Page-level text extractions
┌────────
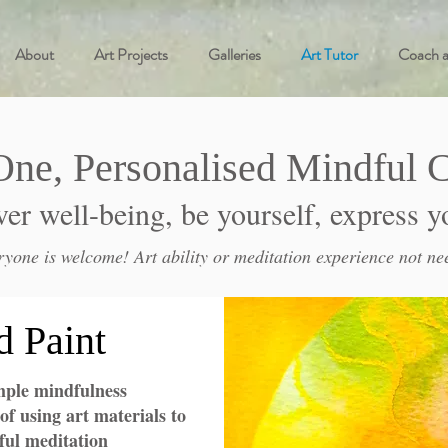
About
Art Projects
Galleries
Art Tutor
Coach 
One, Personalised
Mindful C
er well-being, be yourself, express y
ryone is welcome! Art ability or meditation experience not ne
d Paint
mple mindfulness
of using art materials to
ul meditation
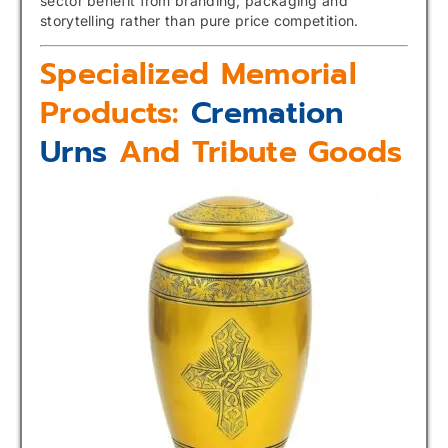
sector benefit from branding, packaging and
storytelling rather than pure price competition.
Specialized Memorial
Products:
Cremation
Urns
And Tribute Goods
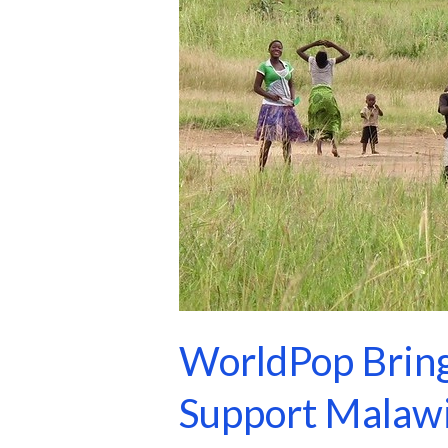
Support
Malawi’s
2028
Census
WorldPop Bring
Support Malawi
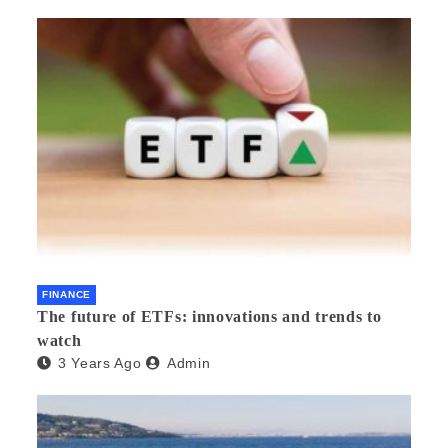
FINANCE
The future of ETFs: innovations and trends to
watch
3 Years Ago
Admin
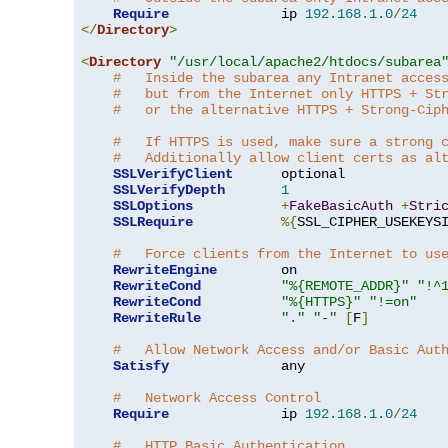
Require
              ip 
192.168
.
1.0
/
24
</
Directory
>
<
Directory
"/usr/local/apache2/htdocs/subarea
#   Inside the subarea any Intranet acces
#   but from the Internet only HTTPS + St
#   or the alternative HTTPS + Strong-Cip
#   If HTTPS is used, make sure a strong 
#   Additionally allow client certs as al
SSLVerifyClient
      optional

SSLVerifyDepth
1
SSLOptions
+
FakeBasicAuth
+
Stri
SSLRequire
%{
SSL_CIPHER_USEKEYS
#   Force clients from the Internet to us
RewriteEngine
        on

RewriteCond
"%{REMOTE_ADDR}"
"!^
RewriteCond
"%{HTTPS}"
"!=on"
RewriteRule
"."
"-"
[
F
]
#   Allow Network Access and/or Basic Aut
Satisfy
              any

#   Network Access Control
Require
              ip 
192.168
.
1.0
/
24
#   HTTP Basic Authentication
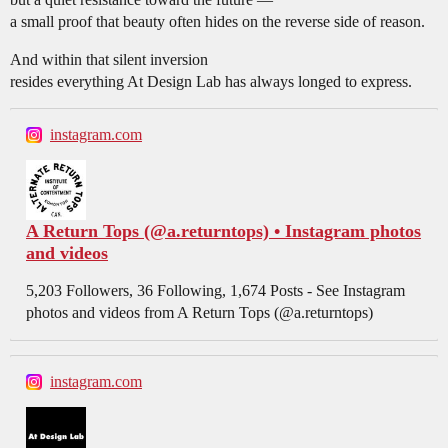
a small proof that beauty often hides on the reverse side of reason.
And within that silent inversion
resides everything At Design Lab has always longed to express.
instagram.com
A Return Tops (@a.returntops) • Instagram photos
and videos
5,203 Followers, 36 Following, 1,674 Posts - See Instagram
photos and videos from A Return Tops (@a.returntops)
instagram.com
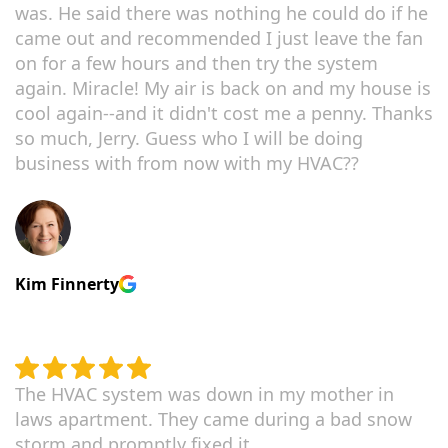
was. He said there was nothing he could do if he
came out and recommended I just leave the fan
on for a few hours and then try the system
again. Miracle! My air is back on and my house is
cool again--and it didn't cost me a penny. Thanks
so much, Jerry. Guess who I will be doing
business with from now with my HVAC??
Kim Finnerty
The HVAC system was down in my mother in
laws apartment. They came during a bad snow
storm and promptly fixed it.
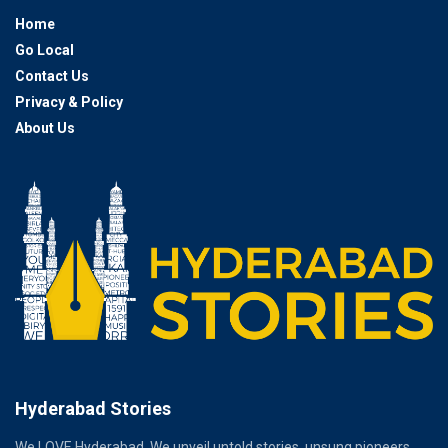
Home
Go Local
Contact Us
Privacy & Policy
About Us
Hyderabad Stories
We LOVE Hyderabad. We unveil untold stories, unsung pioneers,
└────────
*About this exercise*.
Which lines in the records above hold the string "system"? Copy each of them.

*Your response*.
on for a few hours and then try the system
The HVAC system was down in my mother in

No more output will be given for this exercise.